July 5, 2011
The Series B round of startups is generally their third cycle of financing. Once startups have proven their business models and are beginning to look forward toward raising funds for customer acquisition a new round of financing begins.
For investors this stage represents a time in the growth cycle of startups where risk begins to transform. There is always risk involved in startups and in investing, but as the company moves forward in its progression the risks tend to decrease. However, what also lessens significantly is the percentage of the company you will be able to take down with your investment, while correspondingly valuations are increasing.
As the rounds of financing progress, the startup’s valuation rises. In other words a two million dollar raise in Series A that may cost $0.50 a share, may rise to $1.00 a share in their Series B financing. Effectively doubling the valuation. What this means is that the more rounds of financing a company receives, the smaller the portions of the pie are to investors compared to the dollars invested. Much like the public markets, a lot of the sentiment is get in early when the risk runs hand in hand with opportunity.
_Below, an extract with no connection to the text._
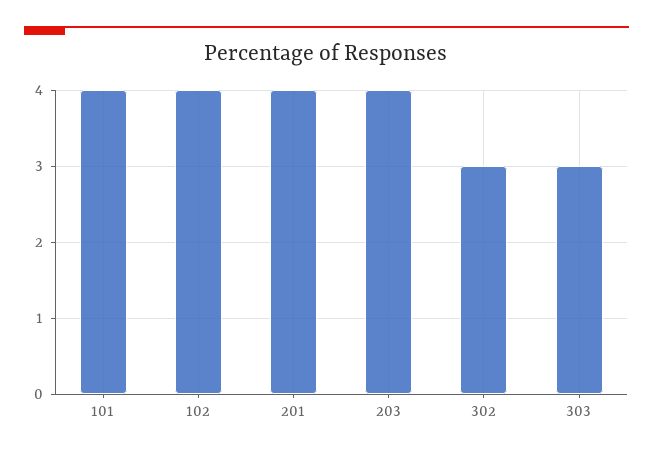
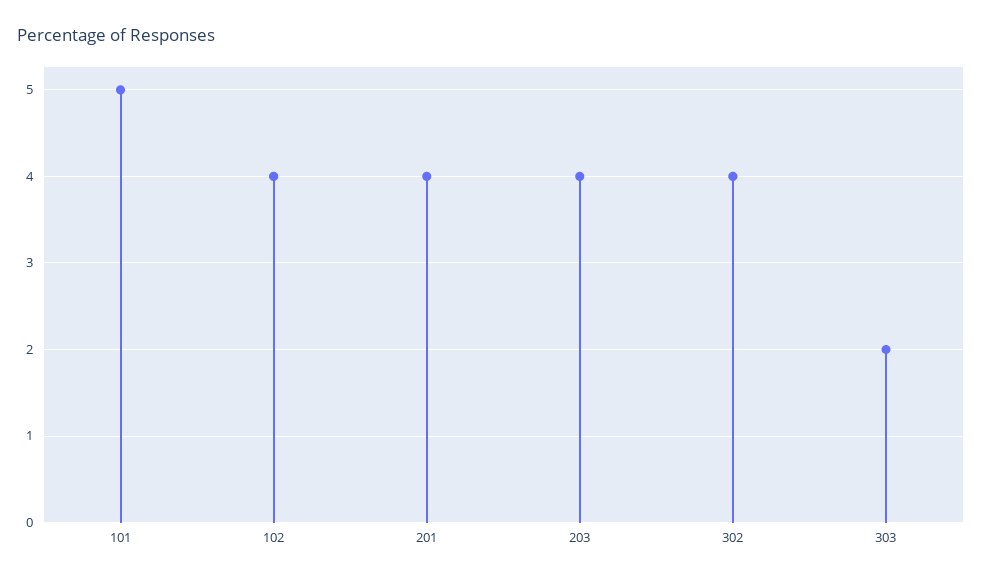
101: 4 -> 5
302: 3 -> 4
303: 3 -> 2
With Series B companies you are looking for the beginnings of customer acquisition. The first consumers are beginning to enter the market and the company is beginning to ramp up towards a customer acquisition model.
1. Customer Testimonials: At this stage in the businesses life, the amount of customers a startup has is generally limited. Despite the adage of “users first, revenue later” that embodies a lot of recent tech startups, most will have a limited user or customer base. Consumers drive business, and if they aren’t providing good feedback it may be a sign of deeper problems in the startup you are evaluating. Startups aren’t defined by the amount of users they have, but how the users engage the product/service.
2. Industry Partner Testimonials: When doing due diligence for the startups you are looking to invest in, take time to interview companies they have listed as their strategic partners. Ask questions to understand the nature of their relationship and see where the strengths and weaknesses of the relationship are.
3. Competitor Interviews: One key element that shouldn’t be overlooked when determining whether or not to invest in a startup is talking to their competitors. See what the established players are doing, or what other startup competitors are innovating in the same space. Knowing what your competitors or the competitors to your investments are doing helps to guide the structure of your investment.